• _PASSAGE PROVIDED_:
------------------------------------

A quick bite at In - N - Out Burger by the side of the highway to buy some time to make sure the two dozen travel brochures I'd picked through would yield the right combination of things to do and I was off, roaring down Interstate I-19 towards a previously unknown bit of history - the best kind - called Tumacacori. In this national park lie the ruins of three Spanish missions, the oldest of which dates from 1691. The one pictured here is the only one really worth seeing as it is the only one still standing and largely intact. The grounds evoke an era of no roads, hard scrabble living and unyielding frontier heat as the Jesuits fought wind, weather and warrior to convert the locals. It was a perfect blue sky early afternoon to start the whirlwind tour and a great way to see a nearly forgotten attraction by the side of the highway.

Motoring back north towards Tucson and the next stop on the list of things to do I was trying to decide what to do. Should I should rush through this next one just as quickly so as to try and get in a third before the sun went down and my time-warped body clock started over-drafting energy I knew I wouldn't have later? I had my answer as I pulled in to the parking area for the Mission of San Xavier del Bac, hardly ten miles south of Tucson. It still serves the Tohono O'odham people on whose land it has sat since 1699. The aesthetic claim to fame here is the elaborate, almost overwrought decor of the interior which has led some to describe it as the Sistine Chapel of North America.

I wasn't ready to go that far, for one reason being the setting, while beautiful, was still in the middle of a desert instead of anything even close to the Eternal City. The gold, myrrh and incense of the inside serves the standard purpose of awe and intimidation but the size of the building also detracts from such a lofty claim to greatness. Just the same it was and is a beautiful example of mission architecture and survives where few had before or since. After about an hour I knew what I had left to do.

The Pima Air Museum in South Tucson adjacent to Davis Monthan Air Force Base is a permanent homage to gallant, glorious and ghostly aircraft from days gone by. The airbase itself is the final resting place of over 4,000 military aircraft going back to at least the Korean War but the main attraction is Pima. Here I saw everything from the little "James Bond" spy plane seen in "Octopussy" to marauders like F-14s, F-4 Phantoms, B-52s, one of the 707 NASA "Vomit Comets" and an impossibly enormous beast called the B-36 "Peacemaker."

------------------------------------

• _SET OF TASKS_:
**a)** Convert the records, from the line with "Course Info" through the end of the records, into a JSON list of strings with one string per line, omitting blank lines and leaving out the pictures.
**b)** Go on with the account of the southern Arizona road trip from the point where it stops.
The records that follow are unrelated to the text above.

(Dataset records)
------------------------------------

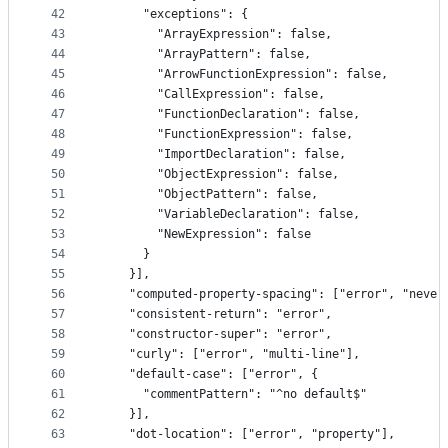
42
      "exceptions": {
43
        "ArrayExpression": false,
44
        "ArrayPattern": false,
45
        "ArrowFunctionExpression": false,
46
        "CallExpression": false,
47
        "FunctionDeclaration": false,
48
        "FunctionExpression": false,
49
        "ImportDeclaration": false,
50
        "ObjectExpression": false,
51
        "ObjectPattern": false,
52
        "VariableDeclaration": false,
53
        "NewExpression": false
54
      }
55
    }],
56
    "computed-property-spacing": ["error", "never
57
    "consistent-return": "error",
58
    "constructor-super": "error",
59
    "curly": ["error", "multi-line"],
60
    "default-case": ["error", {
61
      "commentPattern": "^no default$"
62
    }],
63
    "dot-location": ["error", "property"],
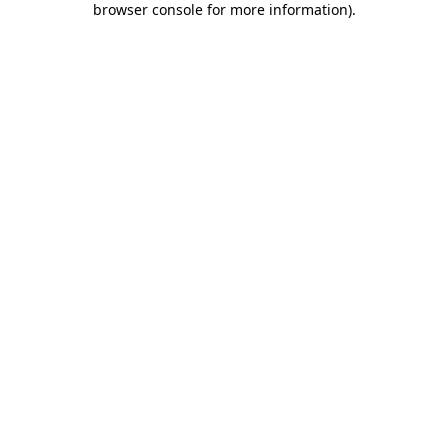
browser console for more information)
.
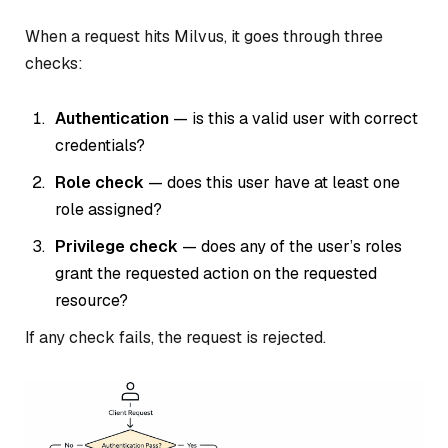
When a request hits Milvus, it goes through three
checks:
Authentication
— is this a valid user with correct
credentials?
Role check
— does this user have at least one
role assigned?
Privilege check
— does any of the user’s roles
grant the requested action on the requested
resource?
If any check fails, the request is rejected.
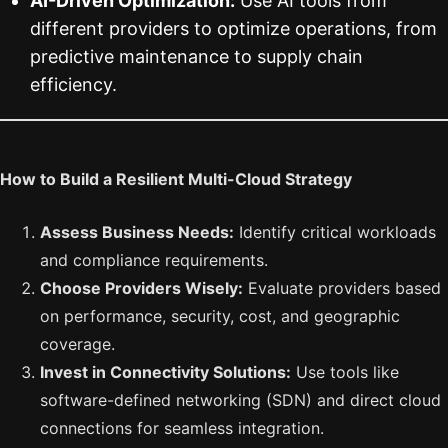
AI-Driven Optimization:
Use AI tools from
different providers to optimize operations, from
predictive maintenance to supply chain
efficiency.
How to Build a Resilient Multi-Cloud Strategy
Assess Business Needs:
Identify critical workloads
and compliance requirements.
Choose Providers Wisely:
Evaluate providers based
on performance, security, cost, and geographic
coverage.
Invest in Connectivity Solutions:
Use tools like
software-defined networking (SDN) and direct cloud
connections for seamless integration.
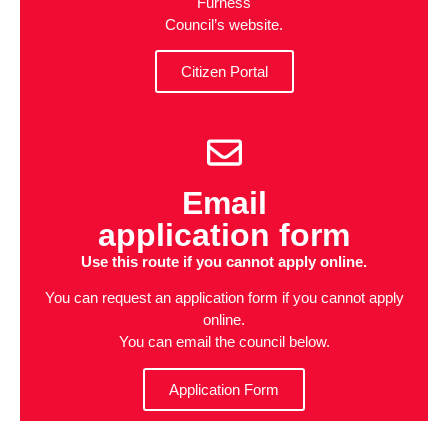
Furness
Council’s website.
Citizen Portal
Email
application form
Use this route if you cannot apply online.
You can request an application form if you cannot apply
online.
You can email the council below.
Application Form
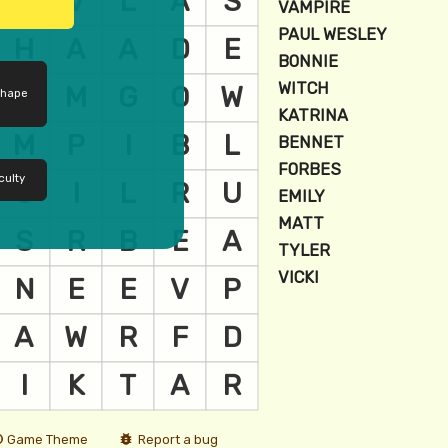
shape
culty
Game Theme
Report a bug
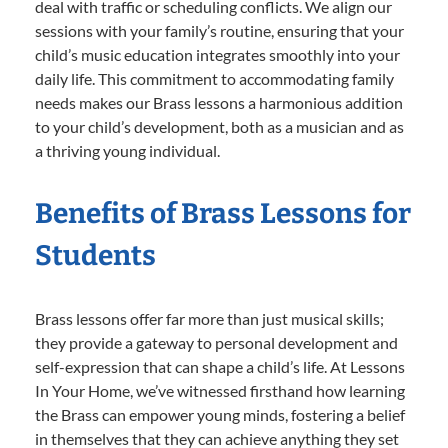
deal with traffic or scheduling conflicts. We align our
sessions with your family’s routine, ensuring that your
child’s music education integrates smoothly into your
daily life. This commitment to accommodating family
needs makes our Brass lessons a harmonious addition
to your child’s development, both as a musician and as
a thriving young individual.
Benefits of Brass Lessons for
Students
Brass lessons offer far more than just musical skills;
they provide a gateway to personal development and
self-expression that can shape a child’s life. At Lessons
In Your Home, we’ve witnessed firsthand how learning
the Brass can empower young minds, fostering a belief
in themselves that they can achieve anything they set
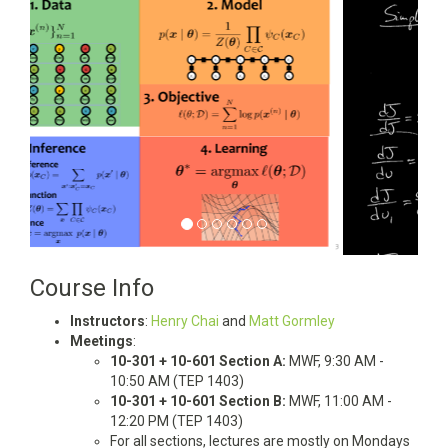
Course Info
Instructors
:
Henry Chai
and
Matt Gormley
Meetings
:
10-301 + 10-601 Section A:
MWF, 9:30 AM -
10:50 AM (TEP 1403)
10-301 + 10-601 Section B:
MWF, 11:00 AM -
12:20 PM (TEP 1403)
For all sections, lectures are mostly on Mondays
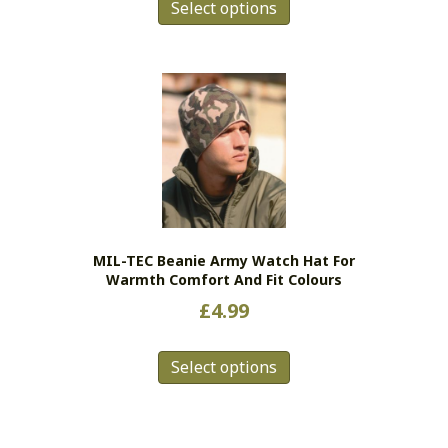
Select options
product
has
multiple
variants.
The
options
may
be
chosen
on
the
MIL-TEC Beanie Army Watch Hat For
product
Warmth Comfort And Fit Colours
page
£
4.99
This
Select options
product
has
multiple
variants.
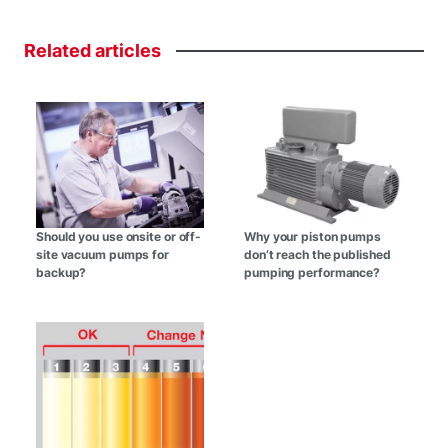
Related
articles
Should you use onsite or off-
Why your piston pumps
site vacuum pumps for
don’t reach the published
backup?
pumping performance?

------------------------------------

• _EXPECTED RESULTS_:
**a)**
[
  "Course Info",
  "Instructors",
  ":",
  "Henry Chai",
  "and",
  "Matt Gormley",
  "Meetings",
  ":",
  "10-301 + 10-601 Section A:",
  "MWF, 9:30 AM -",
  "10:50 AM (TEP 1403)",
  "10-301 + 10-601 Section B:",
  "MWF, 11:00 AM -",
  "12:20 PM (TEP 1403)",
  "For all sections, lectures are mostly on Mondays",
  "Select options",
  "product",
  "has",
  "multiple",
  "variants.",
  "The",
  "options",
  "may",
  "be",
  "chosen",
  "on",
  "the",
  "MIL-TEC Beanie Army Watch Hat For",
  "product",
  "Warmth Comfort And Fit Colours",
  "page",
  "£",
  "4.99",
  "This",
  "Select options",
  "product",
  "has",
  "multiple",
  "variants.",
  "Related",
  "articles",
  "Should you use onsite or off-",
  "Why your piston pumps",
  "site vacuum pumps for",
  "don’t reach the published",
  "backup?",
  "pumping performance?"
]

**b)**
A splendid example of an old "Air Force One" Boeing 707 used by LBJ was also on hand but the crown jewel for me was the Lockheed Constellation, the inimitable "Connie" in full TWA colors. I'd never seen one up close.

Three stops in roughly seven hours, including driving and I'd seen certainly more than I had expected, all of it new and beautiful, especially Pima. One wonders if a 747 will one day make it over from the nearby commercial aircraft boneyard at Marana.



Gotta go.

Monday, November 22, 2010

Tucson Savings

My offices were in Phoenix but the airlines were demanding some fairly ridiculous air fares to get between Dallas and the capital of Arizona. Someone in their pricing departments still seem to think that they can try for and get over $1100 for a roundtrip ticket on a flight segment of less than 1,000 miles. Not from me, certainly. Yes, my employer is footing the bill but gone also are the days of taking whatever ticket the corporate travel planner came up with. We each are responsible for planning our own itineraries and with that comes the expectation to be as frugal as possible with the company’s money.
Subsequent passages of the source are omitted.